The alcohol industry disputes this, of course. No surprise there as they continue to engage in their science denialism.
Alcohol is responsible for almost 6,000 deaths annually (ignore the ABS mortality estimate because it only includes deaths that are alcohol-induced or alcohol-related recorded on a death certificate by a medical practitioner), 70,000 hospitalisations a year and is linked to more than 200 health conditions, including liver disease, suicide and cancer. These are massive social and economic costs.
Many Australians are also dismissive of this health advice, falling for the critic hackneyed tropes about the nanny state and individual responsibility, arguably a reflection on their own drinking behaviour. However, as a correspondent put it: next time they complain about wait times in hospital emergency departments they might reflect on the numbers of alcohol-induced presentations that choke the health system. This hands-off approach comes at a cost to their and their family’s access to the health system and the cost of its operation.
Fortunately, the vast majority of Australians recognise the risks to health and wellbeing and believe more needs to be done to stop the harm caused by alcohol.
However, Australia’s cultural embrace of alcohol, shaped by many factors including the prolific advertising and marketing of alcohol, makes action on alcohol difficult.

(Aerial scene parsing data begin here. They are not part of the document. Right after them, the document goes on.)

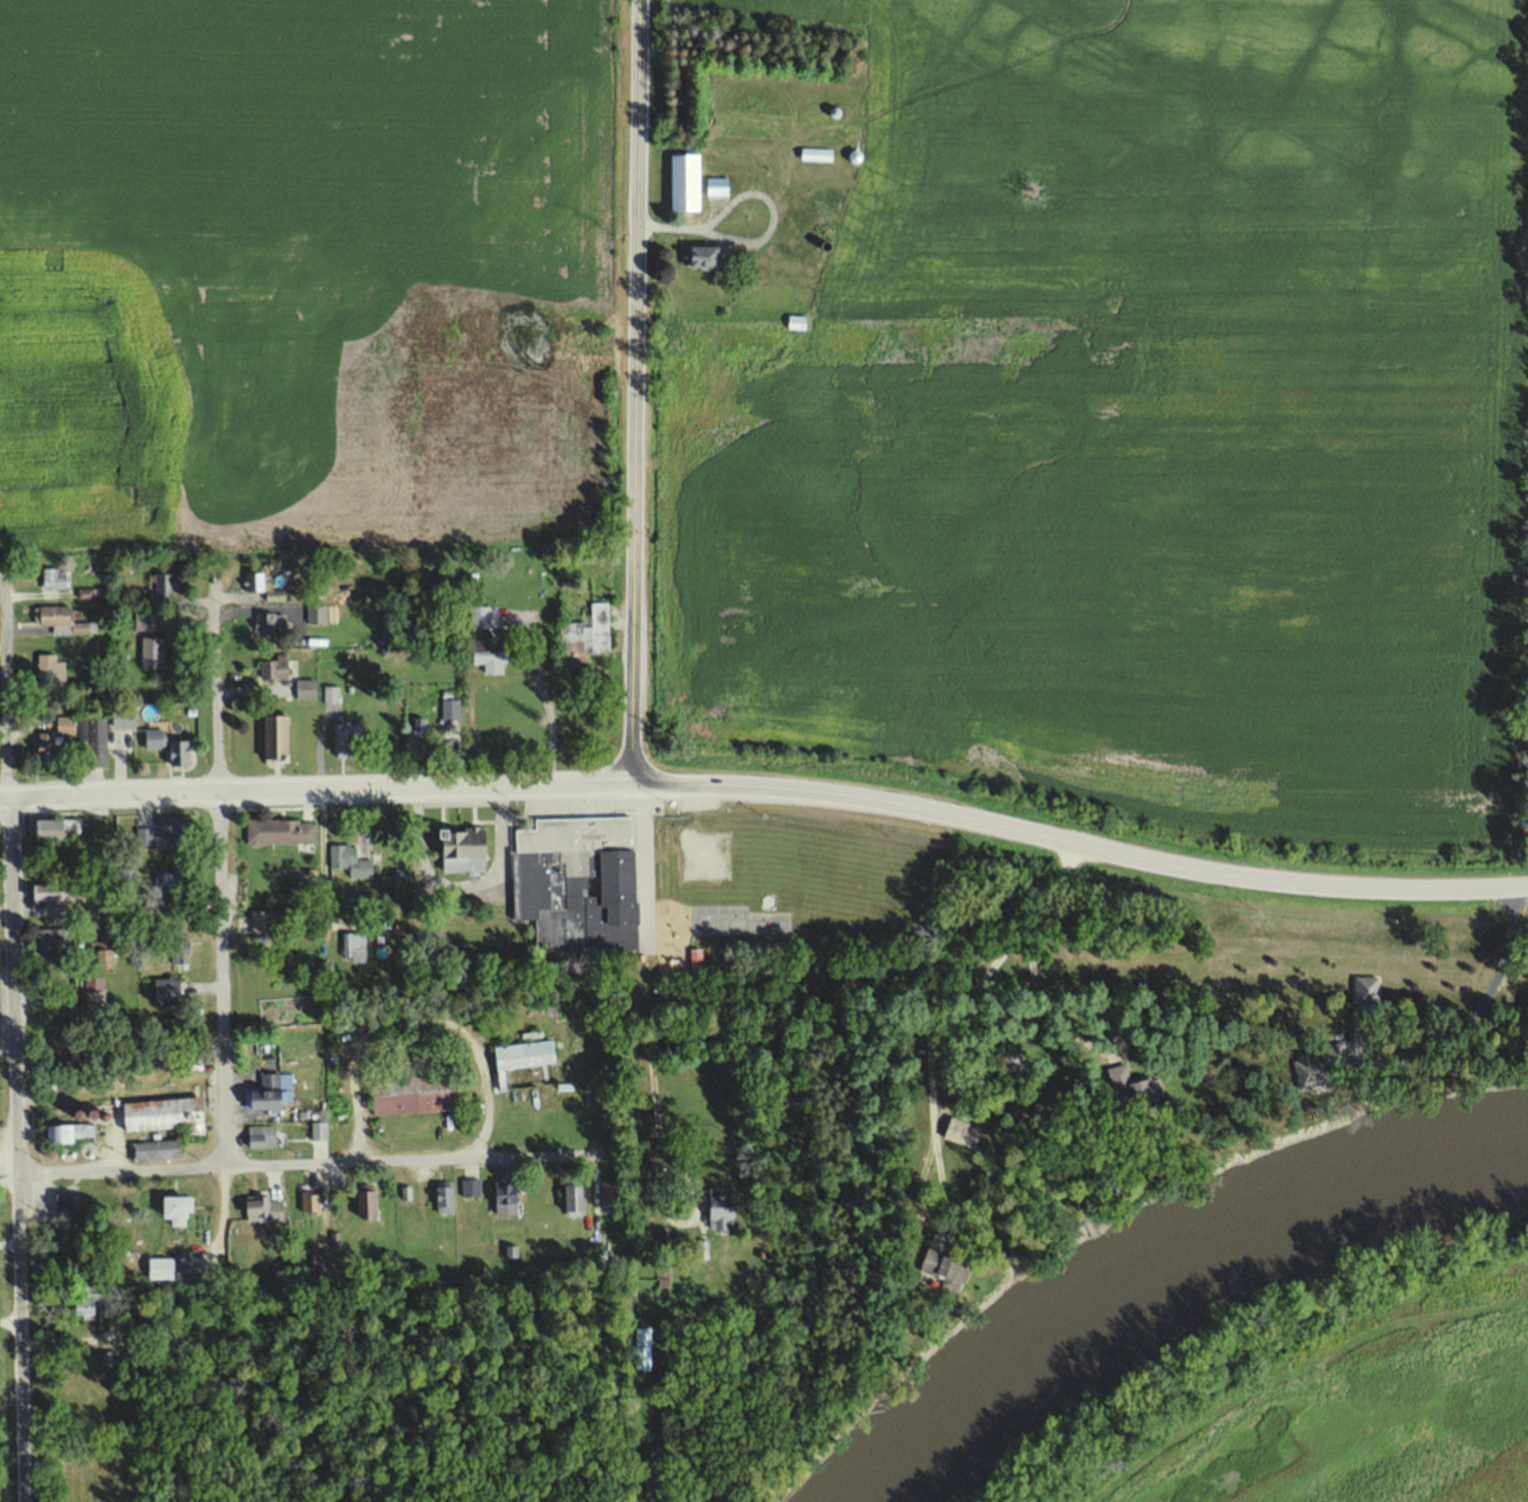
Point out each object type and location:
building: (689, 181)
building: (718, 185)
building: (811, 229)
building: (705, 257)
building: (790, 322)
road: (633, 392)
building: (54, 577)
building: (166, 583)
building: (265, 586)
building: (85, 591)
building: (315, 613)
building: (56, 614)
building: (146, 620)
building: (480, 620)
building: (272, 622)
building: (591, 631)
building: (152, 651)
building: (489, 662)
building: (276, 667)
road: (523, 668)
building: (52, 672)
road: (6, 681)
building: (307, 687)
building: (125, 712)
building: (345, 736)
building: (278, 738)
building: (418, 738)
building: (173, 746)
building: (94, 747)
road: (317, 787)
road: (3, 797)
building: (58, 827)
building: (177, 828)
building: (283, 830)
road: (1077, 846)
building: (463, 856)
building: (352, 858)
road: (216, 864)
road: (646, 864)
building: (168, 876)
building: (127, 877)
building: (574, 883)
building: (65, 891)
road: (108, 905)
building: (262, 920)
building: (353, 945)
building: (52, 946)
building: (181, 948)
building: (107, 951)
road: (769, 973)
building: (1367, 989)
building: (169, 990)
road: (1038, 999)
building: (95, 1003)
road: (1417, 1050)
building: (524, 1060)
road: (650, 1060)
road: (930, 1061)
building: (1318, 1069)
building: (1132, 1091)
building: (269, 1093)
building: (413, 1095)
building: (166, 1115)
building: (319, 1132)
building: (67, 1136)
building: (963, 1136)
building: (262, 1137)
road: (15, 1149)
building: (154, 1151)
road: (430, 1160)
road: (120, 1171)
road: (8, 1177)
building: (469, 1189)
building: (648, 1192)
building: (615, 1194)
building: (406, 1195)
building: (573, 1198)
building: (281, 1200)
building: (444, 1200)
building: (506, 1204)
building: (368, 1205)
building: (71, 1206)
building: (314, 1206)
building: (178, 1209)
building: (263, 1211)
building: (719, 1211)
road: (221, 1226)
building: (511, 1249)
building: (588, 1249)
building: (702, 1250)
building: (322, 1265)
building: (161, 1270)
building: (944, 1271)
river: (1180, 1294)
building: (86, 1297)
building: (748, 1323)
road: (9, 1324)
road: (76, 1344)
building: (641, 1349)
building: (106, 1359)
building: (0, 1379)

The industry exploits every opportunity to align drinking with things Australians love, including with elite sport. Research has repeatedly shown associations with sport is good for brands, including the booze industry, but bad for kids. Children’s exposure to alcohol marketing is associated with riskier drinking patterns – they begin their drinking at an earlier age, consume more and are at greater risk of developing a problem with alcohol later in life.

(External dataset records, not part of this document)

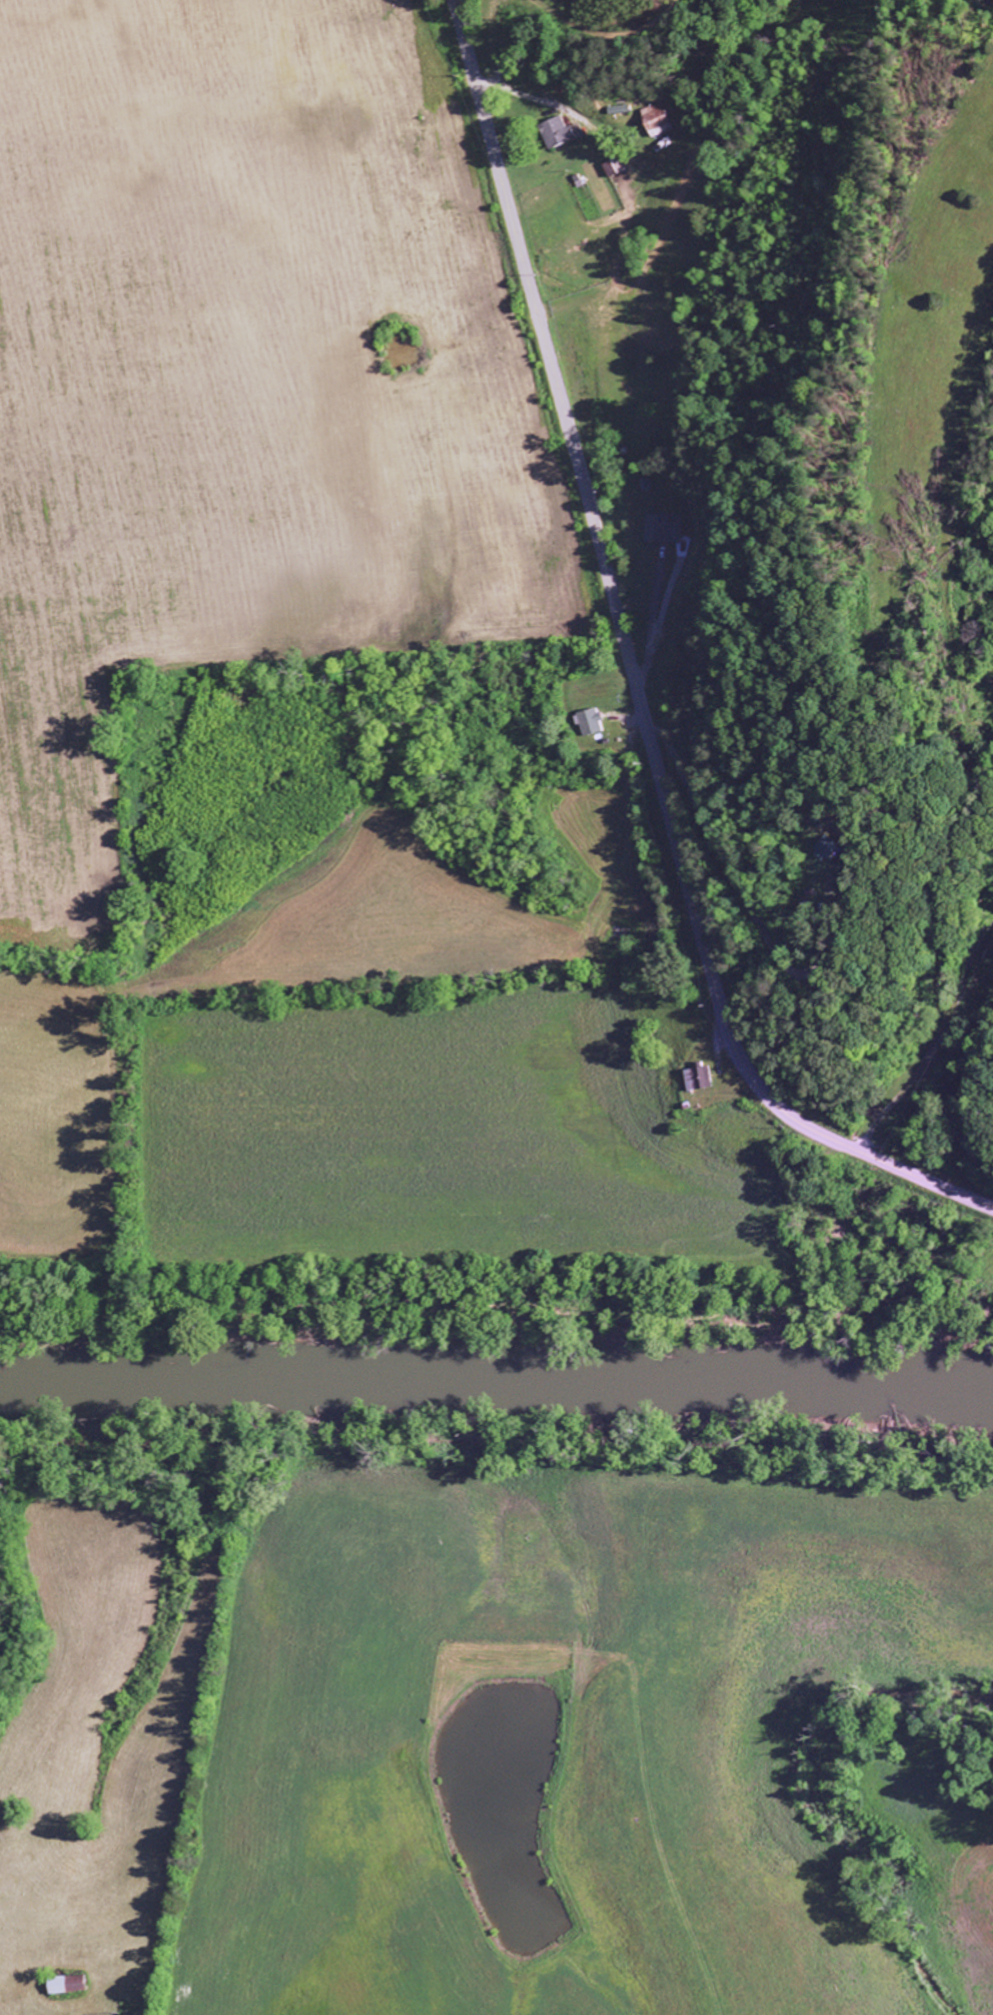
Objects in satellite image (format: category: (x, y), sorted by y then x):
building: (660, 119)
building: (566, 132)
building: (663, 528)
road: (633, 673)
building: (596, 721)
building: (831, 847)
road: (917, 1037)
building: (703, 1078)
river: (496, 1358)
building: (77, 1985)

Big Media, both traditional and new, happily play their part in this conspiracy against Australia’s young people.
Sadly, the administrators of these sports are easily enticed to accept the filthy lucre via sponsorships, advertising, product placements and sophisticated broadcast deals that are valued in billions of dollars. Well at least prior to the arrival COVID-19.
The ABC’s David Mark has written about the upheaval the virus has caused to professional sport – shaken it to its core! (How coronavirus killed the golden goose of sport and how each code is placed to pick up the pieces.) Billions of dollars have been lost from sport, showing how precarious these massive deals have proven to be.
Cricket Australia (CA) has totally mishandled its situation and now finds itself in an ongoing brawl with its broadcast partner Seven West Media over, you guessed it, money. Regrettably, these crises merely make these sports more vulnerable to enticements from unhealthy commodity industries. Already CA has signed deals with Cadburys and KFC for its hugely popular women’s cricket competition. For a sport whose values have been shot to pieces in recent times, it was no surprise the bar was lowered once again. It merely reflects the manifest vulnerability of these sporting businesses.
For now, we can expect a continuation of these wrong-headed marketing relationships with unhealthy commodities. For public health, this means pursuing risk mitigation policies.
Alcohol advertising should be strictly circumscribed, and it certainly should be banned during children’s viewing hours – meaning the exemption which operates for sport should be removed.
But in the future governments should see the COVID crisis as an opportunity for major alcohol policy resets. All advertising should be removed from sport on both traditional and new media, sponsorships should end and controls should be placed on the collection of data by digital platforms, which may be later used to target consumers.
Levels of alcohol consumption in Australia are among the highest in the world and they will remain that way until strong action is taken to change our drinking culture – a culture underpinned by advertising and marketing that reinforces drinking mores and recruits new drinkers.